A priori, deve-se entender que a origem da malha rodoviária tão grande no país vem muito das importações de veículos vindos principalmente dos Estados Unidos a partir da segunda metade do século XX, que facilitou o acesso aos veículos particulares. Ademais, por consequência disso, outros tipos de transporte no Brasil acabaram ficando extintos, como por exemplo o ferroviário, que hoje é usado principalmente para transporte de carga em longa escala.
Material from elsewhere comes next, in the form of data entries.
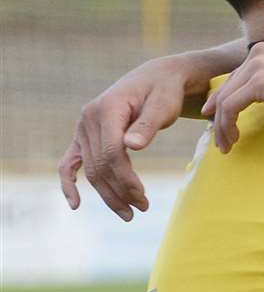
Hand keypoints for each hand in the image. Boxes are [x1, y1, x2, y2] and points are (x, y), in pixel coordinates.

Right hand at [58, 55, 190, 219]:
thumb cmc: (165, 91)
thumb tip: (132, 146)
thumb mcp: (164, 104)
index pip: (111, 153)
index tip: (143, 199)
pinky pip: (70, 162)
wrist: (157, 78)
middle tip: (142, 209)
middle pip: (100, 165)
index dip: (125, 179)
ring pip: (90, 169)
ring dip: (107, 193)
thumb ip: (148, 124)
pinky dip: (69, 182)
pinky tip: (75, 204)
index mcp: (107, 108)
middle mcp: (89, 118)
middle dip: (120, 191)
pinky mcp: (84, 135)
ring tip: (129, 213)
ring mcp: (83, 127)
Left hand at [202, 40, 263, 152]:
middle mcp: (261, 51)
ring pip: (225, 98)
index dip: (229, 96)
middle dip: (219, 112)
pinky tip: (231, 140)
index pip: (241, 73)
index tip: (223, 116)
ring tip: (225, 145)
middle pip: (229, 85)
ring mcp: (259, 66)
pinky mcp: (259, 83)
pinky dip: (226, 126)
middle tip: (220, 134)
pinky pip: (230, 107)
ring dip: (221, 125)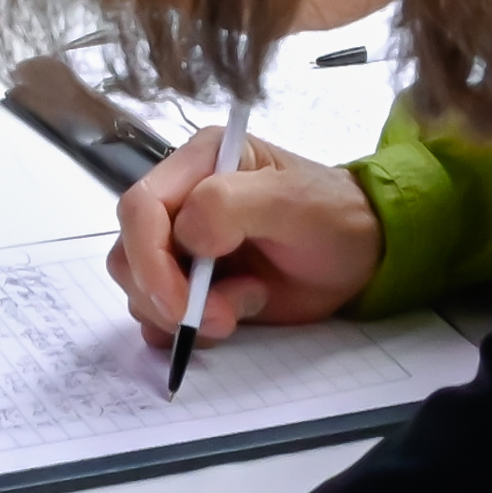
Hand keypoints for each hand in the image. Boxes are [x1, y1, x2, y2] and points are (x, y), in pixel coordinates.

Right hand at [109, 125, 381, 343]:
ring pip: (139, 290)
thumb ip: (232, 205)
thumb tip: (186, 236)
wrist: (362, 255)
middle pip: (129, 253)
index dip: (149, 258)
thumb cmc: (334, 217)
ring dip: (184, 314)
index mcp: (199, 163)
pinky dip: (186, 330)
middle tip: (225, 315)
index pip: (138, 207)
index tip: (182, 301)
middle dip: (166, 295)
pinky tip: (235, 317)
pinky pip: (158, 317)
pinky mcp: (190, 286)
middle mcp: (181, 201)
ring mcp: (182, 246)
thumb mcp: (293, 201)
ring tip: (245, 304)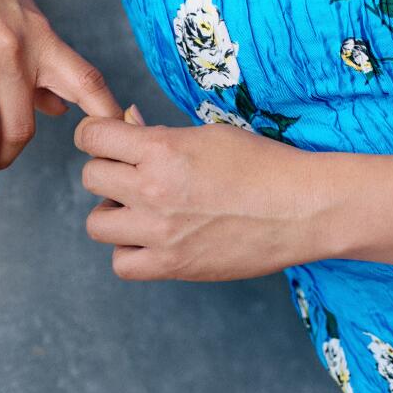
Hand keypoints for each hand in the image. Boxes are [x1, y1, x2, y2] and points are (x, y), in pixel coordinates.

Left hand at [77, 105, 324, 281]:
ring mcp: (159, 232)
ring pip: (97, 222)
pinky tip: (152, 239)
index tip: (107, 139)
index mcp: (162, 149)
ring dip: (114, 212)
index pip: (92, 137)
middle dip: (108, 170)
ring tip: (142, 208)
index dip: (96, 135)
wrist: (300, 208)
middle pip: (91, 177)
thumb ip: (162, 135)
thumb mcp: (210, 134)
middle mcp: (152, 189)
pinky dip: (130, 251)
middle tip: (133, 173)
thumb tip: (128, 126)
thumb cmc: (262, 164)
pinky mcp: (172, 266)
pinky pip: (121, 264)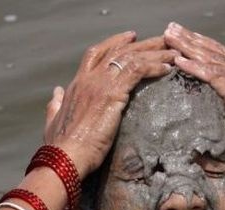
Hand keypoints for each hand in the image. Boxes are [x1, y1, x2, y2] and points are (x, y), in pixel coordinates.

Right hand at [45, 32, 177, 178]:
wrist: (65, 156)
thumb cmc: (61, 147)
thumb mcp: (53, 121)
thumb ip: (56, 105)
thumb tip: (56, 92)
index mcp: (76, 85)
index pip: (96, 54)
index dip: (114, 43)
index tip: (131, 38)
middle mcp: (88, 79)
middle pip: (117, 51)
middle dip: (141, 44)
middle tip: (161, 40)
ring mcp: (100, 85)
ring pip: (130, 58)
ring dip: (154, 53)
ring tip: (172, 52)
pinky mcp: (113, 95)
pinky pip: (137, 71)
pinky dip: (154, 67)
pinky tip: (167, 69)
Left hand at [164, 22, 224, 188]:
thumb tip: (213, 121)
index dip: (206, 45)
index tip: (186, 37)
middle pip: (219, 53)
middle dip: (193, 38)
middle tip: (172, 28)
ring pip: (216, 60)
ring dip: (190, 46)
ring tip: (170, 36)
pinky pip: (217, 79)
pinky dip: (197, 68)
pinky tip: (180, 61)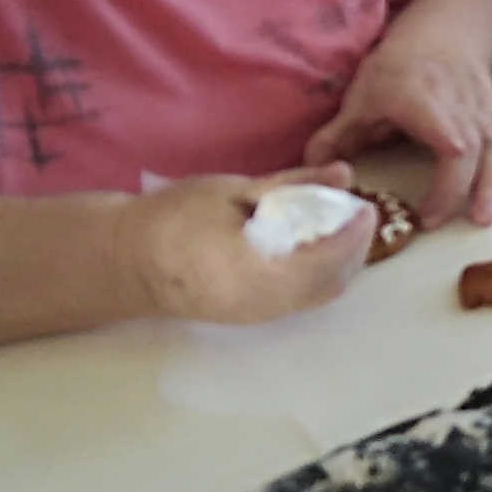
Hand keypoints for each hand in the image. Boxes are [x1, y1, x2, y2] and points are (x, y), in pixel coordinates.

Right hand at [119, 166, 371, 327]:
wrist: (124, 260)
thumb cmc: (174, 218)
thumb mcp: (234, 190)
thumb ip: (293, 185)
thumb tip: (342, 174)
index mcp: (262, 272)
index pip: (330, 259)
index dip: (355, 234)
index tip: (366, 206)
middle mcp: (267, 304)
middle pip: (334, 283)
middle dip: (354, 250)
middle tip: (357, 215)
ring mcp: (259, 316)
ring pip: (320, 296)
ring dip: (339, 264)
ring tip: (338, 228)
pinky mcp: (250, 317)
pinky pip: (301, 300)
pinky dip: (319, 275)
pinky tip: (312, 247)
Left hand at [304, 33, 491, 229]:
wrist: (444, 32)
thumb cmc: (398, 66)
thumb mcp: (362, 95)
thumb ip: (339, 135)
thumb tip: (313, 169)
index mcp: (425, 103)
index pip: (445, 139)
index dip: (443, 173)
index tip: (427, 208)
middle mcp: (460, 111)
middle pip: (470, 153)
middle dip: (459, 190)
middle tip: (438, 223)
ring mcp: (482, 116)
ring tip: (484, 218)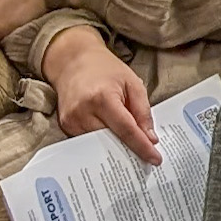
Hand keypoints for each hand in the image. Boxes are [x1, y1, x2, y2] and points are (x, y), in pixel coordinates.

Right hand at [44, 30, 159, 162]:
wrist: (72, 61)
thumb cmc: (105, 69)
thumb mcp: (133, 83)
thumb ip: (143, 111)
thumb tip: (150, 138)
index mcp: (103, 98)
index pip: (126, 130)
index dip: (142, 147)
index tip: (155, 159)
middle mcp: (83, 111)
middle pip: (111, 141)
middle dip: (129, 150)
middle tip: (146, 159)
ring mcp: (71, 120)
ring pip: (99, 145)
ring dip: (115, 148)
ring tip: (131, 150)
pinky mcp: (65, 125)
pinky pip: (87, 141)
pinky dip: (102, 143)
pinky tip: (113, 142)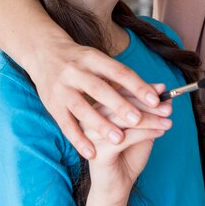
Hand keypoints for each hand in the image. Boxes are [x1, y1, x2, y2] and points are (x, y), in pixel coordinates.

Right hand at [29, 38, 169, 159]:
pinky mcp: (52, 106)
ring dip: (100, 124)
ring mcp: (62, 89)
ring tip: (118, 139)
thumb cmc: (82, 61)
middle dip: (120, 106)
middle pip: (101, 90)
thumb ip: (127, 78)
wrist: (44, 53)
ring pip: (82, 108)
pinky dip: (78, 140)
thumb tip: (160, 90)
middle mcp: (76, 72)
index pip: (119, 72)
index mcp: (93, 59)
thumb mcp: (101, 62)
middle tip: (138, 120)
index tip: (155, 100)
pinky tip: (92, 152)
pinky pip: (66, 125)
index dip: (137, 86)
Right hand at [84, 85, 172, 201]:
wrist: (117, 187)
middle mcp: (90, 119)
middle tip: (168, 108)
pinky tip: (161, 132)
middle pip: (122, 104)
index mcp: (97, 109)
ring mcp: (92, 135)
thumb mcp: (142, 128)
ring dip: (151, 119)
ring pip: (125, 119)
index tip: (163, 90)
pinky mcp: (99, 151)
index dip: (143, 90)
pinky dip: (147, 132)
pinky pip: (127, 137)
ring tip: (169, 120)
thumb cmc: (128, 155)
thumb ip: (149, 110)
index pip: (120, 92)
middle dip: (149, 105)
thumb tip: (163, 90)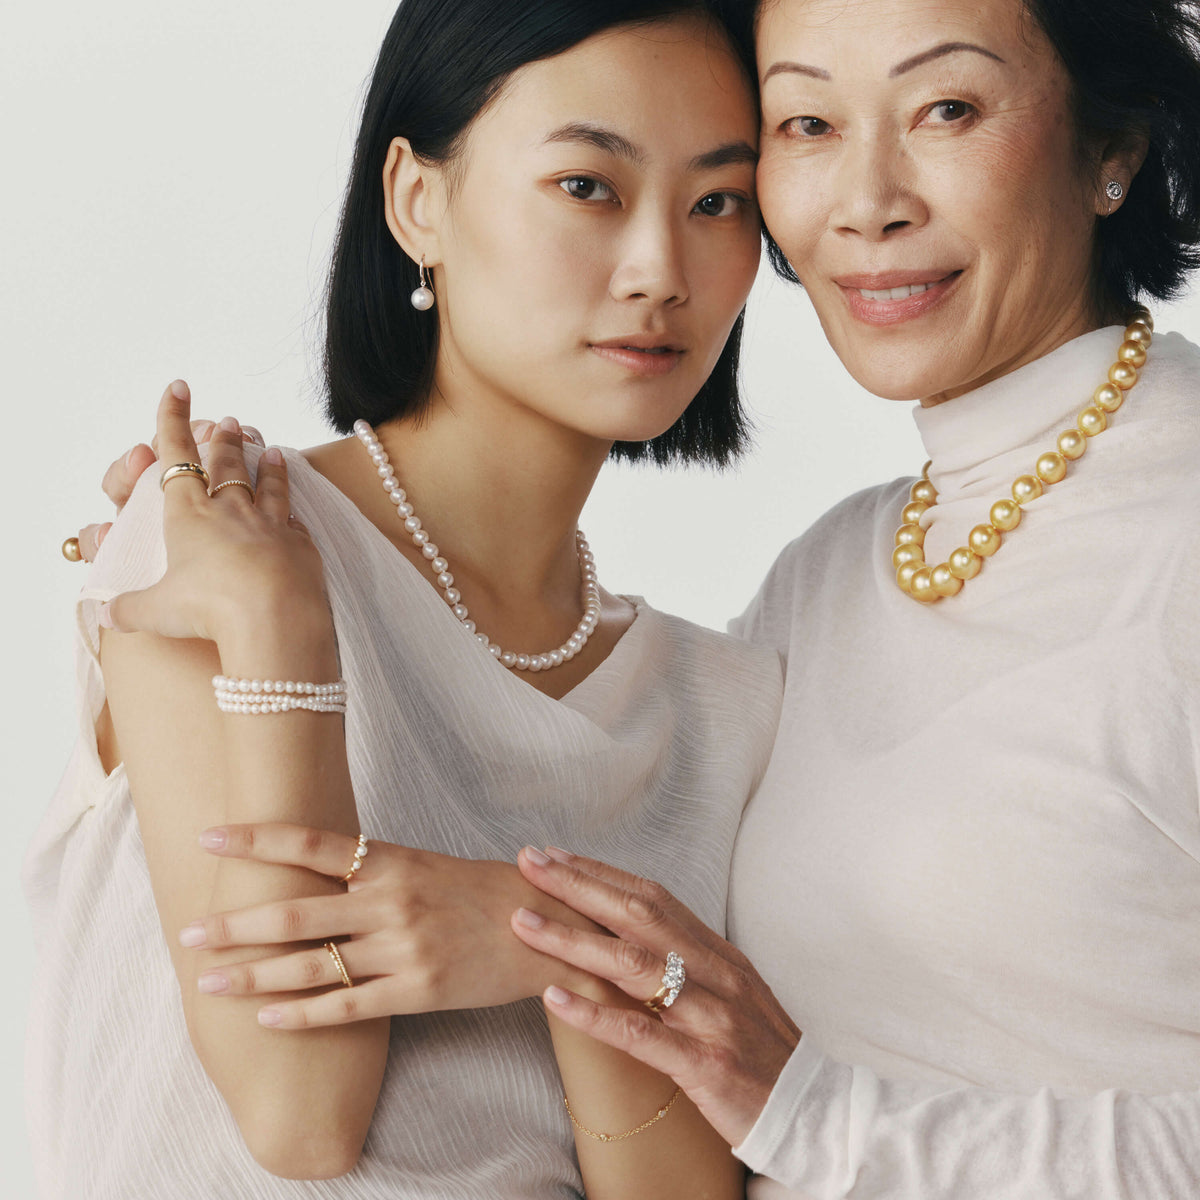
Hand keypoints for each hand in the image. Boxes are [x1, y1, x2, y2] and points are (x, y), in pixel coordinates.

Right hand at [99, 382, 322, 647]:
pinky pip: (295, 520)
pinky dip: (294, 510)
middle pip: (226, 463)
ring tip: (272, 449)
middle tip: (228, 422)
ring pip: (268, 484)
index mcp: (190, 513)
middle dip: (224, 439)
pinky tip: (296, 511)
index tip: (178, 388)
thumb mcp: (157, 611)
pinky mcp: (300, 545)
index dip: (172, 418)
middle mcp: (231, 509)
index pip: (177, 454)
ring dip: (268, 464)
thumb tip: (108, 615)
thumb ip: (130, 608)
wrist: (274, 618)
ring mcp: (270, 524)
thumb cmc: (209, 609)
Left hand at [181, 823, 604, 1028]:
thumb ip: (371, 867)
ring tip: (210, 982)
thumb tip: (311, 864)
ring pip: (310, 964)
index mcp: (391, 860)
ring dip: (253, 976)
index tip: (209, 838)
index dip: (257, 840)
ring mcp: (402, 947)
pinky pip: (346, 1006)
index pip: (311, 843)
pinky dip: (301, 1013)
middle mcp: (390, 900)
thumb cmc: (480, 891)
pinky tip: (266, 1018)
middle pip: (295, 911)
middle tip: (188, 934)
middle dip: (234, 924)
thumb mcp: (424, 863)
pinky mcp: (416, 990)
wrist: (541, 927)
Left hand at [510, 847, 801, 1146]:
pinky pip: (641, 1033)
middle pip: (638, 916)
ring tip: (523, 922)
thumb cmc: (760, 1051)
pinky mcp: (705, 1063)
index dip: (602, 874)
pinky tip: (553, 998)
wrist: (813, 1111)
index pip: (652, 897)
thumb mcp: (728, 991)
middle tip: (530, 865)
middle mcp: (714, 973)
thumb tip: (630, 933)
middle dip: (578, 887)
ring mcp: (711, 1015)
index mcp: (717, 952)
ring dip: (572, 940)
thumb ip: (686, 960)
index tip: (556, 856)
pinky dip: (594, 1013)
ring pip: (633, 966)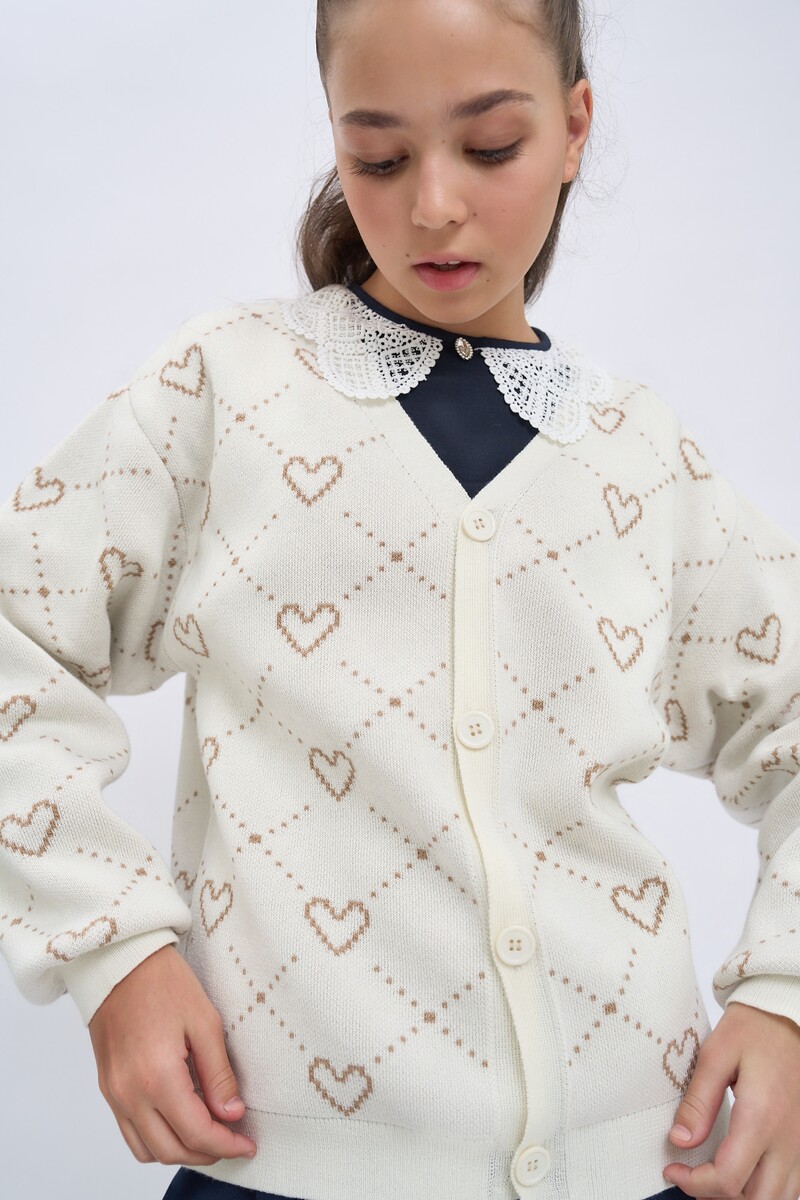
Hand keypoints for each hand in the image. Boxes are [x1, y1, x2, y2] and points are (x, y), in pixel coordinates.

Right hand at [87, 942, 257, 1165]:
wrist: (120, 962)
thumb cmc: (164, 983)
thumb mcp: (205, 1022)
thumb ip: (219, 1074)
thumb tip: (232, 1114)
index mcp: (158, 1078)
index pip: (197, 1133)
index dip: (226, 1146)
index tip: (248, 1145)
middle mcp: (130, 1094)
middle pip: (171, 1150)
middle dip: (206, 1154)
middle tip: (233, 1143)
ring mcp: (114, 1094)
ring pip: (146, 1150)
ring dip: (179, 1151)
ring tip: (209, 1136)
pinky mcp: (108, 1088)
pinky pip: (129, 1132)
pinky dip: (155, 1140)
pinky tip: (179, 1122)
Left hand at [663, 1000, 799, 1198]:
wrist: (787, 1017)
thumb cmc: (753, 1030)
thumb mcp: (716, 1055)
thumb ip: (698, 1101)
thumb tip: (680, 1140)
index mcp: (761, 1118)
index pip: (728, 1179)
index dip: (694, 1184)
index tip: (672, 1168)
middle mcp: (787, 1140)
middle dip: (717, 1196)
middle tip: (692, 1176)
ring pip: (777, 1198)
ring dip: (743, 1196)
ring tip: (714, 1175)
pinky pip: (791, 1185)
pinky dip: (765, 1188)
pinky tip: (742, 1169)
A posteriori, os cidadãos devem pensar coletivamente na questão da poluição que causa o maior número de veículos automotores individuais nas ruas. Segundo o filósofo brasileiro Paulo Freire ‘‘se somente a educação não transforma a sociedade, sem ela tampouco a sociedade muda’’. O que se pode inferir disso é o fato que as pessoas cada vez mais devem ser incentivadas a usarem meios de transporte coletivo ou que não poluam o meio ambiente.

Em suma, pode se concluir que os meios de transporte no Brasil devem ser repensados para que maiores problemas de poluição e comodismo por parte dos usuários sejam contidos. Dessa forma, para amenizar o problema, é preciso que o Ministério Público, responsável pela malha rodoviária no país, incentive o uso de transportes alternativos. Isso pode ser feito por meio de bicicletas ou patinetes elétricos liberados por pagamento em aplicativos dentro de centros urbanos a fim de diminuir o uso de carros e motos particulares.